# Task item
Retype the text in the records below line for line, leaving out the pictures.

Input data section start

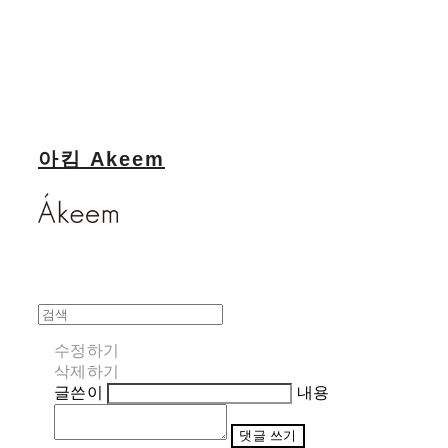
아킴 Akeem
수정하기
삭제하기
글쓴이
내용
댓글 쓰기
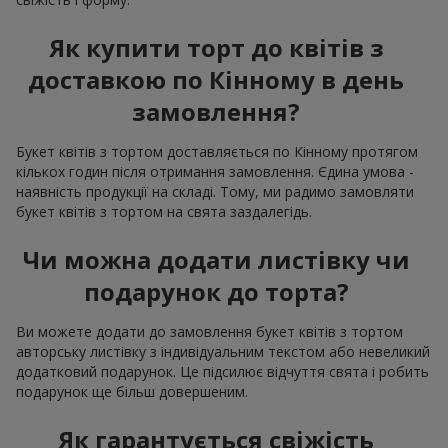
Як купити торт до квітів з
доставкою по Кінному в день
замовлення?
Букет квітів з тортом доставляється по Кінному протягом
кількох годин після отримання замовлення. Єдина умова -
наявність продукції на складі. Тому, ми радимо замовляти
букет квітів з тортом на свята заздалегідь.
Чи можна додати листівку чи
подарунок до торта?
Ви можете додати до замовлення букет квітів з тортом
авторську листівку з індивідуальним текстом або невеликий
додатковий подарунок. Це підсилює відчуття свята і робить
подарунок ще більш довершеним.
Як гарантується свіжість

Input data section end

# Result
아킴 Akeem
수정하기
삭제하기
글쓴이
내용
댓글 쓰기
Як купити торт до квітів з
доставкою по Кінному в день
замовлення?
Букет квітів з тортом доставляється по Кінному протягом
кількох годин після отримання замовлення. Єдина умова -
наявність продукції на складі. Тому, ми радимо замовляти
букет квітів з тортом на свята заздалегідь.
Чи можна додати листівку чи
подарунок до торта?
Ви можете додати до замовлення букет квітів з тортом
авторську листівку з індивідуальним текстом або невеликий
додатковий подарунок. Це підсилює відчуття свята і робить
подарунок ще більш довершеним.
Як гарантується свіжість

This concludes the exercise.